Los años de la misión de Jaime vieron la restitución del título cardenalicio sobre un pastor cubano, la visita de los papas Juan Pablo II, Benedicto XVI y Francisco, el reconocimiento oficial de las Navidades, la Semana Santa y el retorno de las procesiones a las calles. En lo social destaca la diligencia de la Iglesia casi de manos con el gobierno del general Castro que logró la salida de la cárcel de los 75 prisioneros de conciencia en el que la mediación personal del cardenal fue importante. El colofón se produce en los aspectos aún poco conocidos de esa intervención reconciliadora que puso punto final a uno de los últimos episodios de la Guerra Fría. Eventos que pertenecen al dossier biográfico del Cardenal Ortega y que merecen el recuerdo agradecido por el servicio a favor de la Iglesia, sus feligreses y todo el pueblo cubano.
No es poco lo que habrá que decir de Jaime Ortega en el futuro. Hizo su labor meticulosa, con diplomacia, a veces con un cuidado extremo en el que no pocos quisieron ver la huella del miedo humano, apariencia de debilidad que contrastaban con la firmeza de carácter cuando discrepaba de alguna compostura. De él me quedan buenos recuerdos personales, algunos bastantes cercanos. Entre ellos destaco una sencillez poco divulgada: guardo con cariño sus palabras de consuelo apenas unas semanas antes de salir de Cuba.
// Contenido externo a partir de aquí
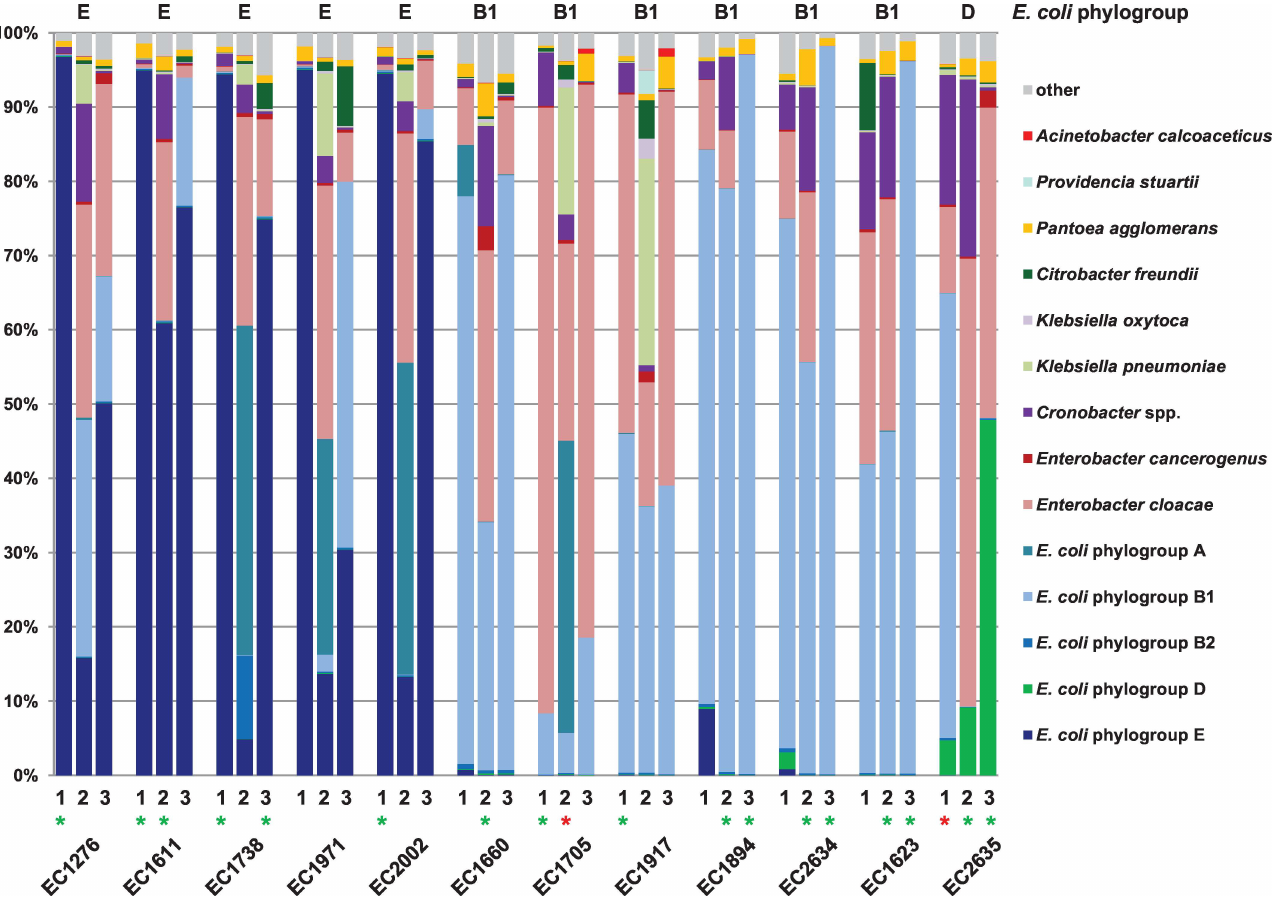
Fig 1. Microbial community associated with enriched STEC-spiked spinach. Spinachsampleswere spiked with STEC at a level of 0.1 CFU/g and enriched. Triplicate experiments for each strain were performed using baggedspinachpurchased at different times and designated m1, m2, and m3. The E . coli phylogroupof the spiked STEC strain is indicatedat the top of the figure. Bacterial generaor species contributing (cid:21) 1% to the total identified populationin at least one sample are shown and the sum of all other species identifiedin lower abundances is includedin “other”. Samples in which the serogroup of the spiked STEC was the only serogroupdetected (green asterisk) and samples for which the serotype or virulencegenes were not detected (red asterisk) are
Y aunque alguna que otra vez me conté entre los críticos de algunas de sus posiciones, el paso de los años me ha hecho ver que en no pocas de ellas el Arzobispo estaba acertado. Por ello a mi agradecimiento uno la petición de perdón por cualquier incomprensión de quien tantos buenos oficios ha hecho por la Iglesia de Cristo y por Cuba. Pedir que Dios le conceda larga vida en su retiro y a mí la oportunidad del reencuentro en esa Habana que nos es tan común como entrañable.